This insider perspective is provided by nonother than Lexi Dowall. Lexi is a skier and freelance storyteller out of Salt Lake City, Utah. She is the Director of Freeride for the IFSA and contributes as a writer for Ski Utah. Her favorite places to ski are Snowbird, Alta, and Beartooth, of course.


The Beartooth Basin Summer Ski area is an unlikely and heroic little resort perched atop a north-facing bowl alongside the sinuous Beartooth Highway. Located near the Wyoming-Montana border, the ski area only operates in the summer months as long as the snowpack permits. Winter is so ferocious in the Beartooth Mountains, that the highway remains closed, stacking a huge snowpack for summer skiers and shredders to enjoy. Every May, it can take road crews weeks to dig out the highway, unlocking access to Beartooth Basin and one of the most scenic roadways in the world.

Beartooth Basin encompasses two platter tows and a whole lot of friendly faces from the local ski community. Having traveled from as far afield as Maine, racing teams arc around gates, freestyle mogul skiers lap bumps, and freeride athletes air off the big cornice, swiftly navigating into the jagged rock bands that dot the steep terrain. Skiers and snowboarders of all types coexist at Beartooth and the slogan “The Spirit of Skiing” rings true as you begin to recognize everyone and freely chat while waiting for your turn on the platter tow.

Welcome to Beartooth Basin! Photo by Lexi Dowdall.

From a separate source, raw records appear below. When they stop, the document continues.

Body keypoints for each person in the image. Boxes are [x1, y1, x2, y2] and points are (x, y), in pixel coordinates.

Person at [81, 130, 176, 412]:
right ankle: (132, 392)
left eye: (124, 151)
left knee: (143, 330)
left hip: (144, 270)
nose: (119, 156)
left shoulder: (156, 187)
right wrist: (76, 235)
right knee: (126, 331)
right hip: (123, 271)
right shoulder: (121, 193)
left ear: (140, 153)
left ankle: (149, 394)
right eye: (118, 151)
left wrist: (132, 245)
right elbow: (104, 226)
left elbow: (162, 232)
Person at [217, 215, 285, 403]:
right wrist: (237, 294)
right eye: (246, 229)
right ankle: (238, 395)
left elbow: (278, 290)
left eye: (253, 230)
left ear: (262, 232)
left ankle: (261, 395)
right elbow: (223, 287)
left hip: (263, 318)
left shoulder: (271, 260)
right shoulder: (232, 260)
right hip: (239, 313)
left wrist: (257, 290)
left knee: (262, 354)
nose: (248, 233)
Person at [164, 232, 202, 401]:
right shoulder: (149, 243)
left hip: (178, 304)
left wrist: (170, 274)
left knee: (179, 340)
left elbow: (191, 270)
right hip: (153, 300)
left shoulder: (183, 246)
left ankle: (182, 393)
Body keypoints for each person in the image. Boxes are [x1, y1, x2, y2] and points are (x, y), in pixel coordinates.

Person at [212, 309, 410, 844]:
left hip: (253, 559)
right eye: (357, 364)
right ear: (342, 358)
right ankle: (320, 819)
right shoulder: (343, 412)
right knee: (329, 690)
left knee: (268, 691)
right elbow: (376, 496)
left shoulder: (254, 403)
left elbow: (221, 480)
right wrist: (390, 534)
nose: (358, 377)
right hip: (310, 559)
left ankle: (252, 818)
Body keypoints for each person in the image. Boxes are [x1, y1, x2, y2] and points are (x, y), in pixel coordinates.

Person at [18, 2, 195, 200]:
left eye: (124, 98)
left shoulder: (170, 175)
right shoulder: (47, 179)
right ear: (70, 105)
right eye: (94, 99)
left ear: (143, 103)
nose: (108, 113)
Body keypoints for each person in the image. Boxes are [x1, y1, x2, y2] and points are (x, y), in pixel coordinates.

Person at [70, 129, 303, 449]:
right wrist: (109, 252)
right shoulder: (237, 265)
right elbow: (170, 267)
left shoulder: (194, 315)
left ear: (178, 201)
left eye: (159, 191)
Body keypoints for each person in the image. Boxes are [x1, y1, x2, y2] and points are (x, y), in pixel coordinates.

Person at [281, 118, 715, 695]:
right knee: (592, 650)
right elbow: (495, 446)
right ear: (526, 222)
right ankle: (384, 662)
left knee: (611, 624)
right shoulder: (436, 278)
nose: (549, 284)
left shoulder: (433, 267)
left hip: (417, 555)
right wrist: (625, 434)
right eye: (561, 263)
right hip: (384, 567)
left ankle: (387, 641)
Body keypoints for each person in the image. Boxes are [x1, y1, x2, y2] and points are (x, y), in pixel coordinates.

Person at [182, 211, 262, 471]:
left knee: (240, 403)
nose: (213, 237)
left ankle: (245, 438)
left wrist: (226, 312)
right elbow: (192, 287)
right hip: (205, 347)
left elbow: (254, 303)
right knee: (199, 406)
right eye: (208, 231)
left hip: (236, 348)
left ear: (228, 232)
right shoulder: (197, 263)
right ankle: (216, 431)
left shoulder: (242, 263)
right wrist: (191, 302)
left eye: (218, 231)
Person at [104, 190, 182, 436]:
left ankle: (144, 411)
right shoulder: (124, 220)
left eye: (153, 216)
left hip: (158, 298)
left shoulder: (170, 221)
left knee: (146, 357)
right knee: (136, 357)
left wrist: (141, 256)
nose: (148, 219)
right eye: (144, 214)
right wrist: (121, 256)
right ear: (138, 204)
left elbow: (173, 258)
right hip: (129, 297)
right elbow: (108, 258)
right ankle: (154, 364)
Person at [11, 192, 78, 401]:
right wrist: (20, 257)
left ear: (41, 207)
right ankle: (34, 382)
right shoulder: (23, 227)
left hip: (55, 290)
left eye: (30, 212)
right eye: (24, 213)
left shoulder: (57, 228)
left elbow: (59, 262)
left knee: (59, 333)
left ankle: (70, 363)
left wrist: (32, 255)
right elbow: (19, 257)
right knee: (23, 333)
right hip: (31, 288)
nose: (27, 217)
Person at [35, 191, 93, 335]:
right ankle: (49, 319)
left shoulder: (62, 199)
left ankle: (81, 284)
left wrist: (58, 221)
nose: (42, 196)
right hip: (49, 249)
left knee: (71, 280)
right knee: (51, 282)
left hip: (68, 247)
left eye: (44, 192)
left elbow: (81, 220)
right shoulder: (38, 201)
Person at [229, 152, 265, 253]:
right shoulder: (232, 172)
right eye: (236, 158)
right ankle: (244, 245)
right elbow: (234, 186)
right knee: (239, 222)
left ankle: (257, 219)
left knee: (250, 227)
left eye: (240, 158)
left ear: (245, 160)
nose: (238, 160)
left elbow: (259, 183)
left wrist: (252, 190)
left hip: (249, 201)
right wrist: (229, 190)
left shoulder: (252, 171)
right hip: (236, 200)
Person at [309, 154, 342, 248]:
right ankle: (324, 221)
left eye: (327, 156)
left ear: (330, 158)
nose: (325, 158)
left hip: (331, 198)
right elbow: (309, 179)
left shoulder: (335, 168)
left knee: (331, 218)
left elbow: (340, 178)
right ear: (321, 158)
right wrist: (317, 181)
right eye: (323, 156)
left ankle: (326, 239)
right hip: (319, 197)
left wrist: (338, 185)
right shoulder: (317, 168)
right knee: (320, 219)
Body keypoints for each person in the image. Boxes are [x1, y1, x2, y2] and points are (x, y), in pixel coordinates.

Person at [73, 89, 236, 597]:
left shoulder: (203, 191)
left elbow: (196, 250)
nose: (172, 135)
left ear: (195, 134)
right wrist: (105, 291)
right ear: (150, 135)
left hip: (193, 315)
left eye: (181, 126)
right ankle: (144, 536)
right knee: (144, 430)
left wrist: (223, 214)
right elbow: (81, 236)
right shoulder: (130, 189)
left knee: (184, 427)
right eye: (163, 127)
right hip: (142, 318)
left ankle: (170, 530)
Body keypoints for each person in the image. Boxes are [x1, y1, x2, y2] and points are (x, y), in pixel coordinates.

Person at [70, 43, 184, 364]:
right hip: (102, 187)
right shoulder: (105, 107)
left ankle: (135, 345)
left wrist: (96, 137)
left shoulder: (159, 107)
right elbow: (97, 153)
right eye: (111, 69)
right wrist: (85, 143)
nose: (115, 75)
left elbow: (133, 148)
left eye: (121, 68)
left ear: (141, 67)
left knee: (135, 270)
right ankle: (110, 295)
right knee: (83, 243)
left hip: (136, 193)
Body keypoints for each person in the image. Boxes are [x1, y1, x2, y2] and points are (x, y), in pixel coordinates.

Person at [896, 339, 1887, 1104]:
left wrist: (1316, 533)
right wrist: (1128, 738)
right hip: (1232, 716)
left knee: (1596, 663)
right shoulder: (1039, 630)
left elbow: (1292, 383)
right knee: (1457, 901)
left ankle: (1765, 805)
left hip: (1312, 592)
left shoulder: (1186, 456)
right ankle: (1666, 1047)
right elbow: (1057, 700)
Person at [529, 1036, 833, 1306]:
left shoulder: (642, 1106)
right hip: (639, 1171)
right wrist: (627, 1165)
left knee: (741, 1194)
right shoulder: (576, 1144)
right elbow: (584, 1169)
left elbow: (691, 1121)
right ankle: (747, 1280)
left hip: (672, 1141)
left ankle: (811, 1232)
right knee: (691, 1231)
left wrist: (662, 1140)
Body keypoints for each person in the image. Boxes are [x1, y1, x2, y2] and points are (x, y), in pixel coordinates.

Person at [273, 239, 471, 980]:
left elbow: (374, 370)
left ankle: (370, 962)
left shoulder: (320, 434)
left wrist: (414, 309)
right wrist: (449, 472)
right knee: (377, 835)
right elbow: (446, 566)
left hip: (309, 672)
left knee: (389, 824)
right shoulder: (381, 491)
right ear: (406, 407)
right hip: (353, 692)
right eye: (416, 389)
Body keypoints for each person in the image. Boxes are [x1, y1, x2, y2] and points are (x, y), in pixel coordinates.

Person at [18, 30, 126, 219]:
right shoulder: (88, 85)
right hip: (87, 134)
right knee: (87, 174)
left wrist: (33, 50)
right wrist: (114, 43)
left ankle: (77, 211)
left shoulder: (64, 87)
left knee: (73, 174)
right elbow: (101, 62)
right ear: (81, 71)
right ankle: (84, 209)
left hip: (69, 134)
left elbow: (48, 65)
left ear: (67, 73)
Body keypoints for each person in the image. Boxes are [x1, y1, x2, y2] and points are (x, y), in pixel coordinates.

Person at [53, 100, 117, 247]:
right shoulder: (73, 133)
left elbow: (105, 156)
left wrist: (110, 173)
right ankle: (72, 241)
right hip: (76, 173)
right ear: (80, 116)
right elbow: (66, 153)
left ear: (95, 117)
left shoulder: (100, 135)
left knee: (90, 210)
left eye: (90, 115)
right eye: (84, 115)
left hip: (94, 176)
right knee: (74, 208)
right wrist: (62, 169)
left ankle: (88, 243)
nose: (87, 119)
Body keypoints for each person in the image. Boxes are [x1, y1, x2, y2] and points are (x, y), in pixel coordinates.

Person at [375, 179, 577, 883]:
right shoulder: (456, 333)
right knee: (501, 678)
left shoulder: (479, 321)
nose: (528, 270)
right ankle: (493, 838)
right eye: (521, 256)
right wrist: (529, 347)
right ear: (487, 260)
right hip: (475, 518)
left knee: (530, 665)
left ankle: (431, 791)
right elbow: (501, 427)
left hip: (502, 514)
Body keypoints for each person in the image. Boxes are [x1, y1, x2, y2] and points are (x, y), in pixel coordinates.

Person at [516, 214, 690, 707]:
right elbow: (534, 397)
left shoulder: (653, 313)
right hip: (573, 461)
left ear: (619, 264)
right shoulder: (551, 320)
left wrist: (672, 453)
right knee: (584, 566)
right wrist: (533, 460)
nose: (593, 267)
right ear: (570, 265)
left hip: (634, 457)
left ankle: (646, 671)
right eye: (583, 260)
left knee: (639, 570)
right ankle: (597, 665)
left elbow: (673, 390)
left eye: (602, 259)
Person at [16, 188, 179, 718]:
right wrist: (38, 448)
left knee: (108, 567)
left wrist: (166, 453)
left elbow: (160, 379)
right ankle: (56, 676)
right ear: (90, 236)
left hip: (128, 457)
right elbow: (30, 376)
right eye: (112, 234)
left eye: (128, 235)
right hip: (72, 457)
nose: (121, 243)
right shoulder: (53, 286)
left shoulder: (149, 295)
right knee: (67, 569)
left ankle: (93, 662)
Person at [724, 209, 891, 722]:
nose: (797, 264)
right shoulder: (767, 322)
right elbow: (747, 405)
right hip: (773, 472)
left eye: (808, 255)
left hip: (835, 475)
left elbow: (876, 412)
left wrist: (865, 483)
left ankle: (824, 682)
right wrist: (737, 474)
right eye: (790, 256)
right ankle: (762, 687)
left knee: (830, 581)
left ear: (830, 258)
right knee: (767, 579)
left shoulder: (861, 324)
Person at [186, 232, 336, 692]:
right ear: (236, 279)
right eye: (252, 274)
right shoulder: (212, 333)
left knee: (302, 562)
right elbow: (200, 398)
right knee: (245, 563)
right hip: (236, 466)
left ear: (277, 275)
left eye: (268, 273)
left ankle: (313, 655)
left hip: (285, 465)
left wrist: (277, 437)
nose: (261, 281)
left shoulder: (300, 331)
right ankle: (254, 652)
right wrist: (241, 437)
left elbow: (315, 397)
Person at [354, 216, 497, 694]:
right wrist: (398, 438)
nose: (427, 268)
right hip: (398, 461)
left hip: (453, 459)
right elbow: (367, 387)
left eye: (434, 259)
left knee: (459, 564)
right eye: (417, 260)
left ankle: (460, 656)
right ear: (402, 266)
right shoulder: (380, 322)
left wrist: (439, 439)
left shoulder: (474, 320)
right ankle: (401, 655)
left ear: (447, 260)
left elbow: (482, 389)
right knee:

Each June, freeriders from near and far make the journey to Red Lodge, MT to compete in the IFSA’s (International Freeskiers & Snowboarders Association) annual Freeride skiing and snowboard competitions for juniors and adults. Athletes are given a qualifying and finals run as they vie for points in the IFSA Junior Freeride Series and the Freeride World Qualifying Series for adults. Athletes begin their run atop Beartooth’s imposing cornice and have the opportunity to showcase their creativity as they navigate down the steeps to the finish corral at the base of the ski area. Three judges compare notes on each rider’s line choice, control, fluidity, technique, and style, and energy (just like in the FWT). Beartooth’s gnarly terrain provides ample opportunity for freeriders to showcase their individuality and athleticism. Freeride is a raw and exciting sport, permitting riders to express themselves and their relationship to the mountain in a format unconstrained by a course.

IFSA judges on location at Beartooth Basin this summer. Photo by Lexi Dowdall.

Beartooth’s Freeride Scene

Some of the most talented young riders emerging in skiing and snowboarding have deep roots in the IFSA Junior Series.

Young Winter Crawshaw (11) competes in IFSA’s rapidly growing U12 age category. Her confident and aggressive skiing style often earns her podium spots and she held her own against the U12 males competing at Beartooth this summer.

Nephew of world-famous snowboarder, Jeremey Jones, Kai Jones, is a 13-year-old skier making waves in the industry with his huge hucks, fluid style, and fearless attitude. Kai clinched 3rd at Beartooth and will likely be in contention to snap up a title at the IFSA Freeride Championships in April 2020. 

Dropping into the venue for the IFSA 2019 event. Photo by Lexi Dowdall.


When visiting Beartooth Basin, it feels a bit like teetering on the edge of the world or one of the last great frontiers. There is no cell service, the weather is often unpredictable and can turn violent, and the road may close at any moment due to blizzards or drifting snow. It feels a bit like survival of the fittest but the close-knit community keeps the spirit of this place alive and humming. If and when road closures plague the highway, there is endless backcountry terrain to explore. The sight of mountain goats, expansive wilderness, and summer snow is what keeps me coming back to Beartooth every June.


  • Bring all the layers. Seriously. From blizzards to whipping wind, to sunshine and nearly tropical temps, the weather at Beartooth can shift through all seasons in one day. Be ready for anything!
  • Bring cash to buy lift tickets and merchandise.
  • Pack plenty of snacks and a lunch, the amenities at Beartooth are bare-bones and the ticket office is actually a truck!
  • Primitive camping and campgrounds are available for economical lodging down in Rock Creek Canyon on the Montana side. Don’t even think about attempting this if you don’t have bear spray and a bear canister.
  • Road conditions on Beartooth Highway are exceptionally variable. Having a 4WD vehicle is recommended and know that road closures can extend for days at a time, making access to the resort difficult.
  • Set aside a few extra days and explore nearby Yellowstone National Park via Cook City, MT.
Gorgeous and still snowy in July. Photo by Lexi Dowdall.

Thanks for the tips and insider perspective Lexi! Beartooth is most definitely on our radar and we look forward to another successful batch of events in 2020!